[lbo-talk] Kuhn interviews Dirac

Chuck Grimes c123grimes at att.net
Sun Apr 8 12:21:47 PDT 2012


For listmembers who are interested in physical science and math, below is a link to Thomas Kuhn interviews with Paul Dirac in the 1970s. I had to wiki some of the more obscure references to figure out what they were generally discussing. Here is an extended excerpt. The link follows below. I would encourage anybody interested in these subjects, to look up famous people involved at this website. There might be an interview with some of your favorite historical people. I've been through Bohr, Bondi, Burbridge, and now Dirac.

http://www.aip.org/history/ohilist/4575_2.html

Kuhn: This connects with something you said last time that puzzled me a good deal, because I think in talking about the projective geometry with Fraser, you said that ever since then your own approach has been largely geometrical.

Dirac: Yes.

Kuhn: I was somewhat puzzled about this because I would myself have thought of your approach as being very often algebraic, but I probably wouldn't have even raised this except that as you may know Oppenheimer arrived in Copenhagen just before I left. He sends you his greetings. We were talking bit together about you and he came out, without my having raised this at all, with a remark about your immense facility as an algebraist. This has been somewhat my own feeling but runs dead counter to this remark of yours. I wonder if I could vex you by asking you to say a little bit more about what you' d had in mind.

Dirac: Well, I'm not altogether sure what is meant by 'algebraist'. If it means some- one who simply carries through masses of algebraic calculation without picturing what the equations mean, then I'm just no good at it. All this modern work about dispersion relations and reggi-poles and things like that I find very difficult to follow. It doesn't impress me strongly at all because I don't see the geometrical connections.

Kuhn: I would think of your peculiar q-number manipulations, for example, as being algebraic rather than geometric.

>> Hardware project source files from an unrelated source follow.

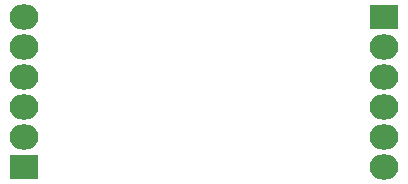
<source format=gbr>
G04 #@! TF.FileFunction,Soldermask,Bot*
%FSLAX46Y46*%
G04 Gerber Fmt 4.6, Leading zero omitted, Abs format (unit mm)*
G04 Created by KiCad (PCBNEW 4.0.2-stable) date Sunday, 27 May 2018 'pmt' 21:04:44*
%MOMM*%
G01*
G04 APERTURE LIST*
%ADD10C,0.100000*%
%ADD11R,2.432000X2.127200*%
%ADD12O,2.432000X2.127200*%
G04 APERTURE END LIST*
D10*
D11*
X153670000Y-111760000D03*
D12*
X153670000Y-109220000D03*
X153670000Y-106680000D03*
X153670000Y-104140000D03*
X153670000Y-101600000D03*
X153670000Y-99060000D03*
D11*
X184150000Y-99060000D03*
D12*
X184150000Y-101600000D03*
X184150000Y-104140000D03*
X184150000Y-106680000D03*
X184150000Y-109220000D03*
X184150000Y-111760000D03*
M02*

</source>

Dirac: Yes, but I only used them in an elementary way. Perhaps I didn't tell you that I kept up my connection with geometry some time after I came to Cambridge. There was a Professor Baker, a professor of geometry, who used to give tea parties on Saturday afternoons to people who were keen on geometry; after the tea someone would give a talk on some recent research work on none geometrical subject. I went to those tea-parties and absorbed quite a lot of geometry then. I talked once or twice myself. I remember I worked out a new method in projective geometry and gave a talk about that at one of these meetings. I never published this method. Well, that's a good deal about working with the geometry of four or more dimensions. Four dimensions were very popular then for the geometrists to work with. It was all done with the notions of projective geometry rather than metrical geometry. So I became very familiar with that kind of mathematics in that way. I've found it useful since then in understanding the relations which you have in Minkowski a space. You can picture all the directions in Minkowski space as the points in a three-dimensional projective space. The relationships between vectors, null-vectors and so on - - and you get at once just the relationships between points in a three-dimensional vector space. I always used these geometrical ideas for getting clear notions about relationships in relativity although I didn't refer to them in my published works.

Kuhn: Did this also give you techniques that were relevant to your approach to quantum theory whether relativistic or not?

Dirac: No. It doesn't connect at ail with non-commutative algebra.

Kuhn: It is all right to think of that as being algebraic.

Dirac: Yes, yes. But I don't think you'll find any heavy algebra in any of my work.

Kuhn: No. There is an awful lot of algebraic sense, though it's hard to know how to put that more precisely; but I think with many people who find the approach to a multiplication relation more general than XY, where these cannot be thought of as numbers, it suddenly gets away from them as a subject matter. You've clearly made this exception with ease and facility, at a time, I take it, when it wasn't the standard thing to do.

Dirac: Yes, I suppose. Non-commutative algebra was a rather strange idea in those days, although it shouldn't have been because of quaternions.